Source document:

┄┄┄┄┄┄┄┄┄┄

The Danger of Repressed Memories

By disqualifying a child’s ability to store experiences, societal father figures such as Piaget keep closed the door that gives us access to the true memories of our pasts. But adult victims of early abuse should in no way think their memories aren’t authentic just because they were still children when the supposed abuse took place. The biggest danger lies not in false, but in repressed memories.

Paradoxically, the abuse itself also impedes its own memory. According to scientific research, the brains of physically, emotionally or sexually maltreated people are damaged to such an extent that victims will later have great difficulty in retrieving the memories.[7] As a result of early violence, some brain components shrink, such as the amygdala and the hippocampus, precisely the components that play a role in processing and retrieving memories.[8]

Thus the human brain has a built-in self-defense mechanism that tucks away painful memories. That’s why adults maltreated as children estimate the abuse they suffered as less severe or less frequent than what really happened.[9] Official public health figures on child maltreatment also appear to be greatly underestimated.[10] This amnesia that protects the child puts the traumatized adult at a disadvantage, because he loses the possibility to understand the true causes of his current emotional condition.

┄┄┄┄┄┄┄┄┄┄

Task goal:
Duplicate the entire text on repressed memories word for word. The items that follow were drawn from a separate source.

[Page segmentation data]
┄┄┄┄┄┄┄┄┄┄

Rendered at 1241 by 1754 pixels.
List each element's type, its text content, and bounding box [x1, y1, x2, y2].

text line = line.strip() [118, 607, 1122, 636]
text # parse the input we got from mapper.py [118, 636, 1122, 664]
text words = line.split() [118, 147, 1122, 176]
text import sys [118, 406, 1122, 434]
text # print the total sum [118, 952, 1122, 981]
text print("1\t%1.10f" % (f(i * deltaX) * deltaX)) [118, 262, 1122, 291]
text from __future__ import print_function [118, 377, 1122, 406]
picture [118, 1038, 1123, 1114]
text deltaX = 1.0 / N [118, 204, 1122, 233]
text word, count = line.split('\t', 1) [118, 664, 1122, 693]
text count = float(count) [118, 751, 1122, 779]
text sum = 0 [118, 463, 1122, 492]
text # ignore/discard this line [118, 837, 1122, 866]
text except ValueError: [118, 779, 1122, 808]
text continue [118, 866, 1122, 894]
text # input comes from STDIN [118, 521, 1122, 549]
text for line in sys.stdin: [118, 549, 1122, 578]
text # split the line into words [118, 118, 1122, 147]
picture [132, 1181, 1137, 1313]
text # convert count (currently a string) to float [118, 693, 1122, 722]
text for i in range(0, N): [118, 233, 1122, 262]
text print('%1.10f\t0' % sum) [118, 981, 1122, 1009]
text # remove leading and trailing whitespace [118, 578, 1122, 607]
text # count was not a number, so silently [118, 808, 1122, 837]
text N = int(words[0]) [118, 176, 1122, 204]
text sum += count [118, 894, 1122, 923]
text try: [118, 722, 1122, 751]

┄┄┄┄┄┄┄┄┄┄

Output of the exercise:
The Danger of Repressed Memories

By disqualifying a child’s ability to store experiences, societal father figures such as Piaget keep closed the door that gives us access to the true memories of our pasts. But adult victims of early abuse should in no way think their memories aren’t authentic just because they were still children when the supposed abuse took place. The biggest danger lies not in false, but in repressed memories.

Paradoxically, the abuse itself also impedes its own memory. According to scientific research, the brains of physically, emotionally or sexually maltreated people are damaged to such an extent that victims will later have great difficulty in retrieving the memories.[7] As a result of early violence, some brain components shrink, such as the amygdala and the hippocampus, precisely the components that play a role in processing and retrieving memories.[8]

Thus the human brain has a built-in self-defense mechanism that tucks away painful memories. That’s why adults maltreated as children estimate the abuse they suffered as less severe or less frequent than what really happened.[9] Official public health figures on child maltreatment also appear to be greatly underestimated.[10] This amnesia that protects the child puts the traumatized adult at a disadvantage, because he loses the possibility to understand the true causes of his current emotional condition.